* Records for this exercise:

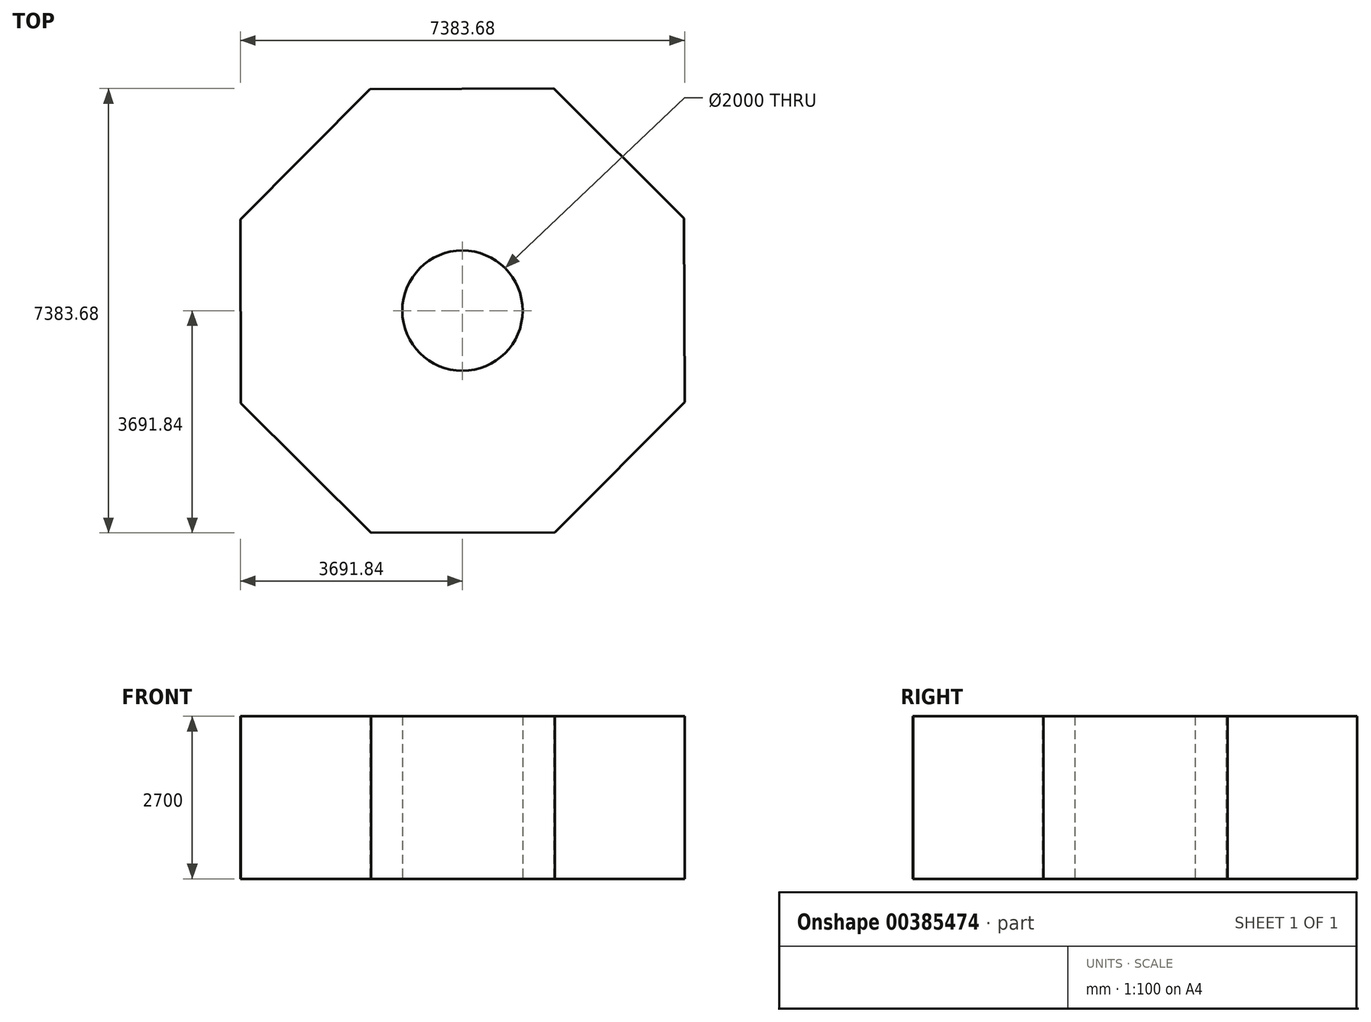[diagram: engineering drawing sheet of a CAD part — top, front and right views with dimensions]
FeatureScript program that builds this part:
annotation { "Feature Type Name" : "Feature", "Feature Type Description" : "" }
export const myFeature = defineFeature(function(context is Context, id is Id, definition is map)
    precondition{}
    {
        {
            var Q0;
            Q0=qCreatedBy(makeId("Top.planeOp"),FACE);
            var sketch = newSketch(context, id + "F0", { "sketchPlane" : qUnion([Q0])});
            skCircle(sketch, "E0.cCircle", {"center": v(0, 0) * mm, "radius": 3687.71 * mm, "construction": true});
            skLineSegment(sketch, "E0.0", {"start": v(-1517.5, -3691.84) * mm, "end": v(-3683.56, -1537.49) * mm});
            skLineSegment(sketch, "E0.1", {"start": v(-3683.56, -1537.49) * mm, "end": v(-3691.84, 1517.5) * mm});
            skLineSegment(sketch, "E0.2", {"start": v(-3691.84, 1517.5) * mm, "end": v(-1537.49, 3683.56) * mm});
            skLineSegment(sketch, "E0.3", {"start": v(-1537.49, 3683.56) * mm, "end": v(1517.5, 3691.84) * mm});
            skLineSegment(sketch, "E0.4", {"start": v(1517.5, 3691.84) * mm, "end": v(3683.56, 1537.49) * mm});
            skLineSegment(sketch, "E0.5", {"start": v(3683.56, 1537.49) * mm, "end": v(3691.84, -1517.5) * mm});
            skLineSegment(sketch, "E0.6", {"start": v(3691.84, -1517.5) * mm, "end": v(1537.49, -3683.56) * mm});
            skLineSegment(sketch, "E0.7", {"start": v(1537.49, -3683.56) * mm, "end": v(-1517.5, -3691.84) * mm});
            skPoint(sketch, "E0.0.midPoint", {"position": v(-2600.53, -2614.66) * mm});
            skCircle(sketch, "E1", {"center": v(0, 0) * mm, "radius": 1000 * mm});
            skSolve(sketch);
        }
        {
            var Q0;
            Q0=makeQuery(id+"F0.imprint","IMPRINT",FACE,{"disambiguationData":[TD([[makeQuery(id+"F0.imprint","IMPRINT",EDGE,{"derivedFrom":sQuery(id+"F0.wireOp",EDGE,"E0.0")}),-1.0]])]});
            extrude(context, id + "F1", {"entities" : qUnion([Q0]), "depth" : 2700 * mm});
        }
    });
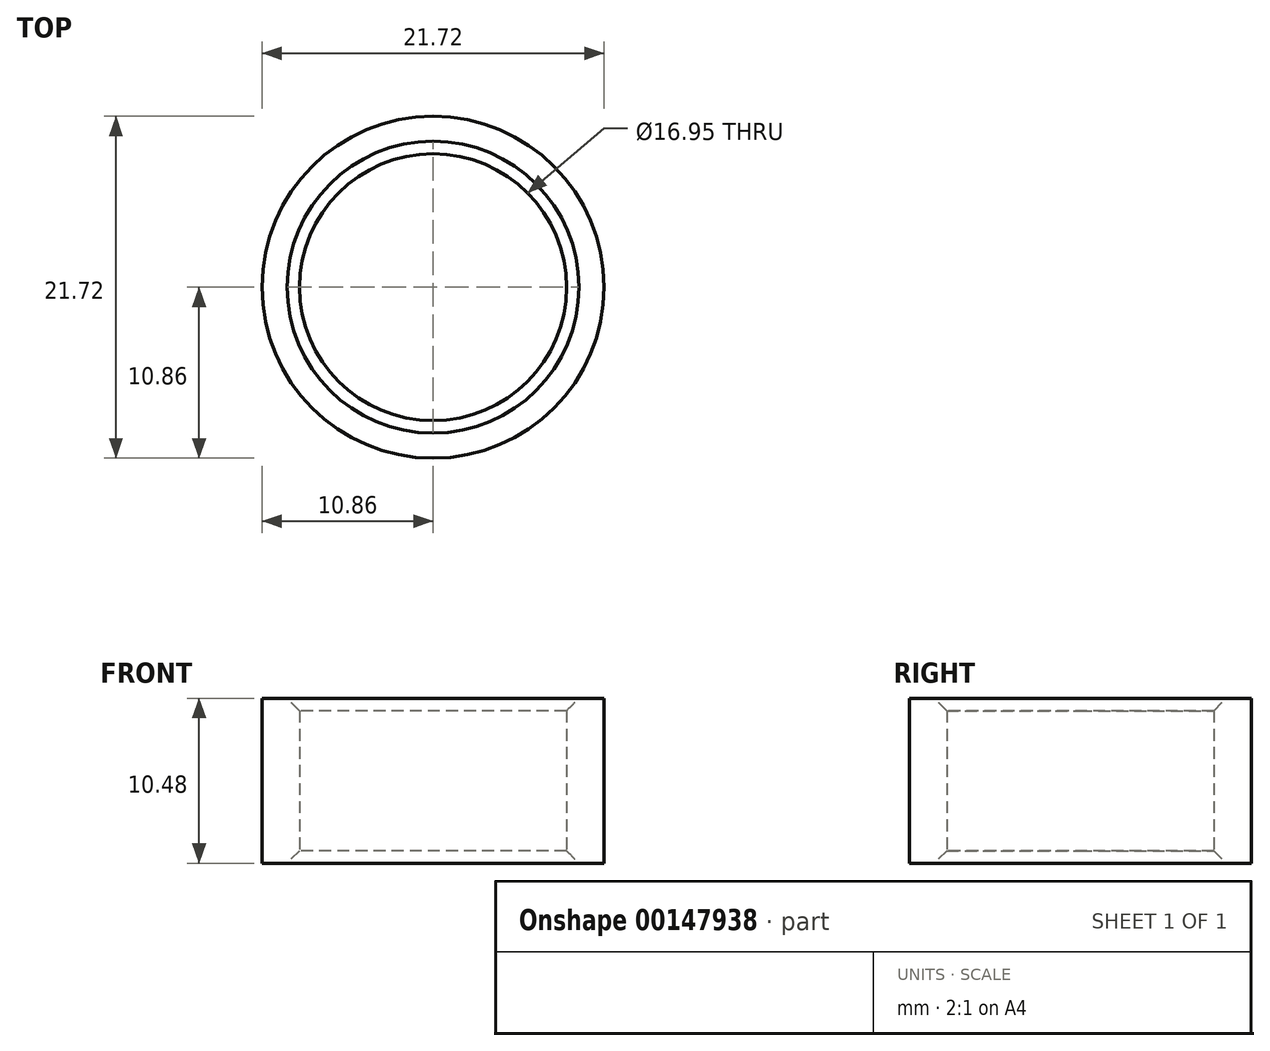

* What you have to do: Please give every line of the rows above as a Markdown table with the columns "Line No." and "Content", skipping any blank lines. Leave the pictures out.

* Exercise result:
| Line No. | Content |
|---|---|
| 1 | [diagram: engineering drawing sheet of a CAD part — top, front and right views with dimensions] |
| 2 | FeatureScript program that builds this part: |
| 3 | annotation { "Feature Type Name" : "Feature", "Feature Type Description" : "" } |
| 4 | export const myFeature = defineFeature(function(context is Context, id is Id, definition is map) |
| 5 |     precondition{} |
| 6 |     { |
| 7 |         { |
| 8 |             var Q0; |
| 9 |             Q0=qCreatedBy(makeId("Top.planeOp"),FACE); |
| 10 |             var sketch = newSketch(context, id + "F0", { "sketchPlane" : qUnion([Q0])}); |
| 11 |             skCircle(sketch, "E0.cCircle", {"center": v(0, 0) * mm, "radius": 3687.71 * mm, "construction": true}); |
| 12 |             skLineSegment(sketch, "E0.0", {"start": v(-1517.5, -3691.84) * mm, "end": v(-3683.56, -1537.49) * mm}); |
| 13 |             skLineSegment(sketch, "E0.1", {"start": v(-3683.56, -1537.49) * mm, "end": v(-3691.84, 1517.5) * mm}); |
| 14 |             skLineSegment(sketch, "E0.2", {"start": v(-3691.84, 1517.5) * mm, "end": v(-1537.49, 3683.56) * mm}); |
| 15 |             skLineSegment(sketch, "E0.3", {"start": v(-1537.49, 3683.56) * mm, "end": v(1517.5, 3691.84) * mm}); |
| 16 |             skLineSegment(sketch, "E0.4", {"start": v(1517.5, 3691.84) * mm, "end": v(3683.56, 1537.49) * mm}); |
| 17 |             skLineSegment(sketch, "E0.5", {"start": v(3683.56, 1537.49) * mm, "end": v(3691.84, -1517.5) * mm}); |
| 18 |             skLineSegment(sketch, "E0.6", {"start": v(3691.84, -1517.5) * mm, "end": v(1537.49, -3683.56) * mm}); |
| 19 |             skLineSegment(sketch, "E0.7", {"start": v(1537.49, -3683.56) * mm, "end": v(-1517.5, -3691.84) * mm}); |
| 20 |             skPoint(sketch, "E0.0.midPoint", {"position": v(-2600.53, -2614.66) * mm}); |
| 21 |             skCircle(sketch, "E1", {"center": v(0, 0) * mm, "radius": 1000 * mm}); |
| 22 |             skSolve(sketch); |
| 23 |         } |
| 24 |         { |
| 25 |             var Q0; |
| 26 |             Q0=makeQuery(id+"F0.imprint","IMPRINT",FACE,{"disambiguationData":[TD([[makeQuery(id+"F0.imprint","IMPRINT",EDGE,{"derivedFrom":sQuery(id+"F0.wireOp",EDGE,"E0.0")}),-1.0]])]}); |
| 27 |             extrude(context, id + "F1", {"entities" : qUnion([Q0]), "depth" : 2700 * mm}); |
| 28 |         } |
| 29 |     }); |